Все тот же петушок, единственный конек, оставшийся у нас, в розвальнях, шагом вез своего бывшего хозяина. «А я беден и стражду; да оградит меня помощь Твоя, Боже!» Мы с Любой гроб придерживали. Маркел, Георгиевский и Андрюша — на других розвальнях, Федора Матвеича.
Я помню резкий ветер, заметюшку, сыпавшую сухим снегом под мохнатые бабки Петушка, оленью шапку на Андрюше, грузного Маркела, Георгиевского, как всегда прямого и покойного. Помню на ветру замерзшие слезинки на ресницах Любы.

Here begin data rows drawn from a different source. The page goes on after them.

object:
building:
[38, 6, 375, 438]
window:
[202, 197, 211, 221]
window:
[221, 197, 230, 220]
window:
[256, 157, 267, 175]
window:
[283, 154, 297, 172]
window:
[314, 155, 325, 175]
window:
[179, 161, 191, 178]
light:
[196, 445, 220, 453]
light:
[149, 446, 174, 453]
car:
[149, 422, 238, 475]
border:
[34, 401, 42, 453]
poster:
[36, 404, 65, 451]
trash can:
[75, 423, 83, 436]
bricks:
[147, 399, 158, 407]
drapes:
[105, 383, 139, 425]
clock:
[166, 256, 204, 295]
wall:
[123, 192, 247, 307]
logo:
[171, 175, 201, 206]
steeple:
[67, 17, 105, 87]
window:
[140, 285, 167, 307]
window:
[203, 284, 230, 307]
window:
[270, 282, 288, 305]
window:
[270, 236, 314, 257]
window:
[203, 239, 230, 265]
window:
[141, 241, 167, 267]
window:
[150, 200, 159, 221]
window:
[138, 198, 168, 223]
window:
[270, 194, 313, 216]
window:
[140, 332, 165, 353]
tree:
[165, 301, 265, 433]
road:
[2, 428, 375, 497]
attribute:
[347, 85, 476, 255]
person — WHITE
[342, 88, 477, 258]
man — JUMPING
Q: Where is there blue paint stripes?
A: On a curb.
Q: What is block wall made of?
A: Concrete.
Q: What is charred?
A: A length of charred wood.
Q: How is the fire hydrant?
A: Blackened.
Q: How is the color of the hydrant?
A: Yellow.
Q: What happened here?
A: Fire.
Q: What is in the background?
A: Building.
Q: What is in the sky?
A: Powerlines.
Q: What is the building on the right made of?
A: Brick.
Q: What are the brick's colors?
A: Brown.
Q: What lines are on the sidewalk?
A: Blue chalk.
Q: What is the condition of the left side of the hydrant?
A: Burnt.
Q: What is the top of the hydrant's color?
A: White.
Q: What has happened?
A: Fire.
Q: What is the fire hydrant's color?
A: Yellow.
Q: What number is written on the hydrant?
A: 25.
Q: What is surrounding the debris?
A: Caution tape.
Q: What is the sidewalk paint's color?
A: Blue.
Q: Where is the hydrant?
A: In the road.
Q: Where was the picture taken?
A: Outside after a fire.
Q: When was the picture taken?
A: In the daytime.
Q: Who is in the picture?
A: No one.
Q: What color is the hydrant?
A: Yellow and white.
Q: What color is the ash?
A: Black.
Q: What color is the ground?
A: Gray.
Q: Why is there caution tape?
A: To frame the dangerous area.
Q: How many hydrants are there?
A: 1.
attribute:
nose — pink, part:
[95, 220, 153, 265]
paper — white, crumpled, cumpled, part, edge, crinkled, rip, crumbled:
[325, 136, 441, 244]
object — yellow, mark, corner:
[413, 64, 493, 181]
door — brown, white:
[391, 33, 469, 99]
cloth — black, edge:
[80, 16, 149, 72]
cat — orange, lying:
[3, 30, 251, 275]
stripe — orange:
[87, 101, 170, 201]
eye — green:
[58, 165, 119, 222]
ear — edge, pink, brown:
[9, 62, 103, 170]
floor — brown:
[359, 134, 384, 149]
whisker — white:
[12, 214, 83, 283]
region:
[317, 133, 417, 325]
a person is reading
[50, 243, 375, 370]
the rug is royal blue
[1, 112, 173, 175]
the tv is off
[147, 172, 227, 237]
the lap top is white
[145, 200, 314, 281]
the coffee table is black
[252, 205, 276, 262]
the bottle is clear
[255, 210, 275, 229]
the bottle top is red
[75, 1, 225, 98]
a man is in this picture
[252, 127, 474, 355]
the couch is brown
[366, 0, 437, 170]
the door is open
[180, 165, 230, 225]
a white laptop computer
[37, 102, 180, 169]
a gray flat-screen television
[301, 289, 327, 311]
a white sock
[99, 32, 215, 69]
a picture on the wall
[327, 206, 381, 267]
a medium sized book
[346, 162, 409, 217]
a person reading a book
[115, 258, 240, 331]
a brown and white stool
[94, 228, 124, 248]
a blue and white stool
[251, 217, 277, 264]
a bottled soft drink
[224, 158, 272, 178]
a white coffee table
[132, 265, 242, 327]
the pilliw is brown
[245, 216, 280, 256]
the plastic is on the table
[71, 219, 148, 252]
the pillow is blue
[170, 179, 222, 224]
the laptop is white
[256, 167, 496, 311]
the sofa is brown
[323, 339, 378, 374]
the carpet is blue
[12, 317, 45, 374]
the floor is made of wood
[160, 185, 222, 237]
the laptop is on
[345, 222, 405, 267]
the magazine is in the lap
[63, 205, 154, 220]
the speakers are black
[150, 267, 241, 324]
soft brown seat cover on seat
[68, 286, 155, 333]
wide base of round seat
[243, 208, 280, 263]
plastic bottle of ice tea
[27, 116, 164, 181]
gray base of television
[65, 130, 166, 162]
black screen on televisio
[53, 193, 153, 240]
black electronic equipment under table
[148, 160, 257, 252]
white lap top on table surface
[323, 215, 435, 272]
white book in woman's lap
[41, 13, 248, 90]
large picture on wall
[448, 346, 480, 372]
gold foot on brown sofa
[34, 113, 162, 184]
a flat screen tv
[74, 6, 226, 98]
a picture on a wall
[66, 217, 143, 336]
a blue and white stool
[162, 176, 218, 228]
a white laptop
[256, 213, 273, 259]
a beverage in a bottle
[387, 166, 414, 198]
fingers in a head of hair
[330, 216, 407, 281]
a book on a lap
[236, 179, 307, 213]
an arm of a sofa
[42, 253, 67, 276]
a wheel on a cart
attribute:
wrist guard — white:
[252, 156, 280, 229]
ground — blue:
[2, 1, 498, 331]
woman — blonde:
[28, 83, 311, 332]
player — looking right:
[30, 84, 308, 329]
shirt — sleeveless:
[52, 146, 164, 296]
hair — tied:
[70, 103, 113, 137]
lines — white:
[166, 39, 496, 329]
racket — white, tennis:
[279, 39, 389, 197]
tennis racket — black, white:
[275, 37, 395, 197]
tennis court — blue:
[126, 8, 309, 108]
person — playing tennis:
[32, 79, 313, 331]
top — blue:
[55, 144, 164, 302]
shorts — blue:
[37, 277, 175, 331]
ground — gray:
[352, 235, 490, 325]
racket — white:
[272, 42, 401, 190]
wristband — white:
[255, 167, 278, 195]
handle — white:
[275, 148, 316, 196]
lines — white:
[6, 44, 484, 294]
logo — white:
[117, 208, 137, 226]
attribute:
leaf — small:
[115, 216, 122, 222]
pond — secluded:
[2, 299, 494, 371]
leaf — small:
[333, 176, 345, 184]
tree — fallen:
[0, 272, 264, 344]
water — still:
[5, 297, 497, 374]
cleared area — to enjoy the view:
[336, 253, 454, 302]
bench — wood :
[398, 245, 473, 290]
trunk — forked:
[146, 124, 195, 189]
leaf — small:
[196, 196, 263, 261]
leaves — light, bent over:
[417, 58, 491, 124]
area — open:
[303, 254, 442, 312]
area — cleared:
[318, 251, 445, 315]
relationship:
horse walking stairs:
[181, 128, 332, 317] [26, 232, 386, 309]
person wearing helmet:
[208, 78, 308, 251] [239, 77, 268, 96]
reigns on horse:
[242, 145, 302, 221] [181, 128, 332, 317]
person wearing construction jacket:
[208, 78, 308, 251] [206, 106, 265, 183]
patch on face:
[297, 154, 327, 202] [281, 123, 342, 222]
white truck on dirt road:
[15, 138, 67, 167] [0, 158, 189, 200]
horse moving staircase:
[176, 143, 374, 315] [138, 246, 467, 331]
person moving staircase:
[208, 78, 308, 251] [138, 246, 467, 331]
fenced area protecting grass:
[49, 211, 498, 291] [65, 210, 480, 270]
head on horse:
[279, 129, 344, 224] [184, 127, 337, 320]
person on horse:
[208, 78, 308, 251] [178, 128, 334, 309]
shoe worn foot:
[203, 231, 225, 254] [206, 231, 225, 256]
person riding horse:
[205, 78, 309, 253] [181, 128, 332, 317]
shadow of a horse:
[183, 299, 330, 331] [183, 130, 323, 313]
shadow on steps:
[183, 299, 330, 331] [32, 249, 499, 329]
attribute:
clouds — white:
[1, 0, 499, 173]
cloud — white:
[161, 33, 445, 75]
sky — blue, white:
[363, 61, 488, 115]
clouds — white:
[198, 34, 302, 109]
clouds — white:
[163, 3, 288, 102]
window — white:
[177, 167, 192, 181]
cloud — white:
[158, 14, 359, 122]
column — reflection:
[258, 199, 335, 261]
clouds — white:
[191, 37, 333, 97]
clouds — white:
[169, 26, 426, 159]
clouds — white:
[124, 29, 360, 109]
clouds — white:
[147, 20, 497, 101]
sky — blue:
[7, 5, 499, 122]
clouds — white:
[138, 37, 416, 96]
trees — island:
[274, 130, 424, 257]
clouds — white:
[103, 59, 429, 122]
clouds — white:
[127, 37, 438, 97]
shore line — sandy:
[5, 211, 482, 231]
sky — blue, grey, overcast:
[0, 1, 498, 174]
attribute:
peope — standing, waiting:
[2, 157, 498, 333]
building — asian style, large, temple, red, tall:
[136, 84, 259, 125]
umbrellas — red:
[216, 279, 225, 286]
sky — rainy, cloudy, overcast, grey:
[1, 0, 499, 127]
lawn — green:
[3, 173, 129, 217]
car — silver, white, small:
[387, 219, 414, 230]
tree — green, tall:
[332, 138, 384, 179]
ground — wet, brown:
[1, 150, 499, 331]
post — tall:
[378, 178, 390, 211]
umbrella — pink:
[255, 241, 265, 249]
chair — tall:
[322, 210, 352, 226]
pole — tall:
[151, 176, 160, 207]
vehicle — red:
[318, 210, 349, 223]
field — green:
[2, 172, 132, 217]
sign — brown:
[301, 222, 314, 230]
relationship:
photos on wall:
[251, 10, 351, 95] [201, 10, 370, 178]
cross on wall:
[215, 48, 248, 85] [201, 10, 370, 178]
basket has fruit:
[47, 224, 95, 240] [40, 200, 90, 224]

Церковь, плохо топленую, отпевание, присмиревших барышень Немешаевых, глубокомысленного, глаза таращащего Степана Назарыча в лисьей куртке.
И на лбу венчик, и прощальное целование. Метель разыгравшуюся, в метель непокрытые головы мужчин, и как Андрюше не хотелось, чтобы голову ему я завязала шарфом — всетаки я завязала.
И когда спустили гроб в могилу, комья застучали, его внезапный, безудержный вопль:
— Дедушка! Дедушка!
Слышал ли он? Сквозь смертный сон шепнул ли он: «Фуфайка!»
Я долго целовала, успокаивала на морозе сына. А могилу засыпали. Через полчаса мы ехали уже домой, и все обертывались и крестились, все всматривались сквозь метель — в тот белый крест, что и осталось от моей молодости, моего отца.
XII
Я не могла уже сидеть в деревне — в январе мы тронулись.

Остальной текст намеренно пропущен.